Ma la stalla non si fermò, anzi. Nel 1983 tornò nell’attuale stanza dei Braccialetti, in un garage della famiglia Giachetti (il primo ospite fu Baiardo IV) e in quel periodo arrivarono due vittorie: il 16 agosto 1984, con Salvatore Ladu detto Cianchino su Orion, e il 2 luglio 1988, con Massimo Coghe detto Massimino II su Benito.
Nel 1990 la stalla si spostò locali che oggi sono di proprietà della residenza assistita del Butini Burke (Via dei Pispini, 160): i barberi Gaucho de Ozieri, Orchidea e Yanez vennero accolti lì. Fu una destinazione non particolarmente fortunata, ricordata soprattutto per il rumore dei dopo-partita dei mondiali di Italia ‘90 e per la vigile ronda degli “accampati” agli ex-lavatoi nell’attuale piazzetta Mario Cioni.
Nel 1992 la stalla venne spostata nuovamente di fronte all’attuale stanza dei Braccialetti, nei locali dell’ex forno Perla (via dei Pispini, 56, accanto a chiesa e museo). Pinturetta fu la prima ospite di quei locali che si consacreranno a gloria con Re Artù, barbero vittorioso il 16 agosto 1998, montato da Dario Colagè detto Il Bufera.
Poi, con la progressiva concessione degli spazi dell’ex caserma di Santa Chiara da parte dei Parà, la stalla ha trovato sistemazione all’interno dell’Hangar dal 2013 con tutti i comfort e le comodità di cui dicevamo in precedenza. Il primo cavallo ad essere ospitato in Santa Chiara è stato Morosita Prima.
La benedizione della stalla
Nel Nicchio, così come nelle stalle delle altre 16 consorelle, la stalla viene benedetta ogni anno nel giorno del 17 gennaio, data in cui si celebra Sant’Antonio abate, protettore degli animali.
Vissuto in Egitto tra il III e il IV secolo, Sant’ Antonio abate fu un longevo monaco eremita, morto all’incredibile età di 105 anni, da cui discendono tutti gli ordini religiosi omologhi. Fu reputato essere potente taumaturgo capace di guarire malattie terribili.
Sant’Antonio è considerato il protettore degli animali domestici, tanto da essere solitamente raffigurato con accanto un maiale che reca al collo una campanella. Il 17 gennaio tradizionalmente la Chiesa benedice gli animali e le stalle ponendoli sotto la protezione del santo.
La tradizione di benedire gli animali (in particolare i maiali) non è legata direttamente al santo: nasce nel Medioevo in terra tedesca, quando era consuetudine che ogni villaggio allevasse un maiale da destinare all’ospedale, dove prestavano il loro servizio i monaci di sant’Antonio.

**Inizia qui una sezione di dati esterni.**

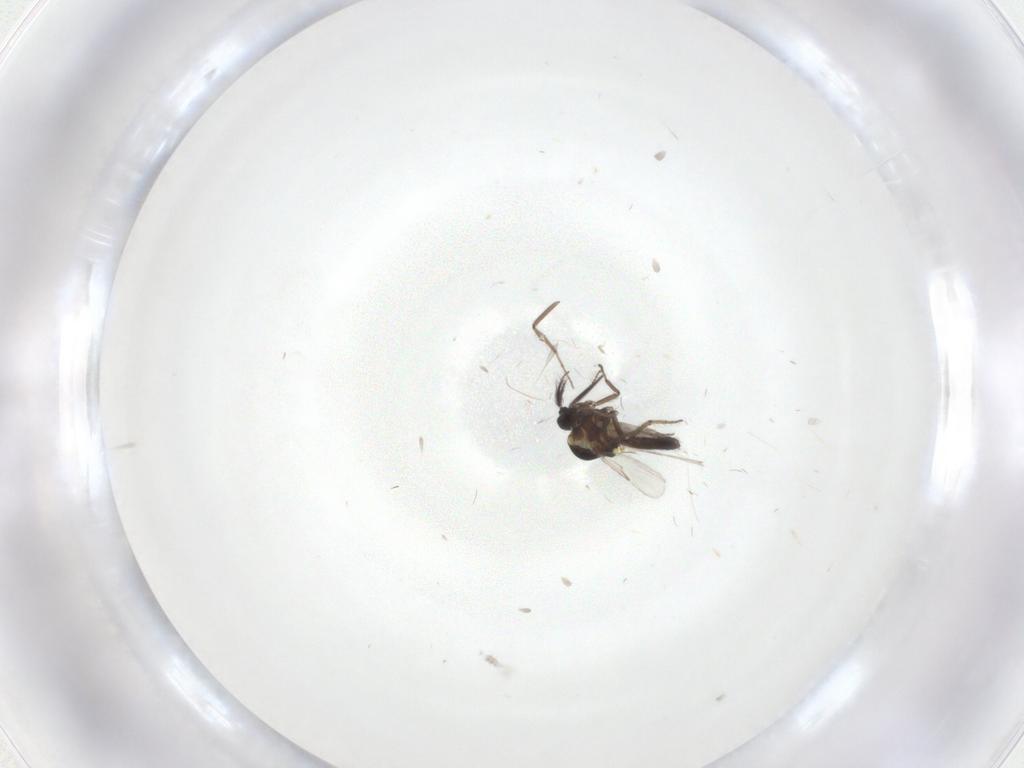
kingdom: Animalia
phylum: Arthropoda
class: Insecta
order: Diptera
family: Ceratopogonidae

Secondo una leggenda proveniente dal nord Italia (Veneto ed Emilia, in particolare), la notte del 17 gennaio gli animali acquisiscono la facoltà di parlare. Durante questo evento i contadini si tenevano lontani dalle stalle, perché udire gli animali conversare era segno di cattivo auspicio e si racconta di un contadino che, preso dalla curiosità di sentire le mucche parlare, morì per la paura.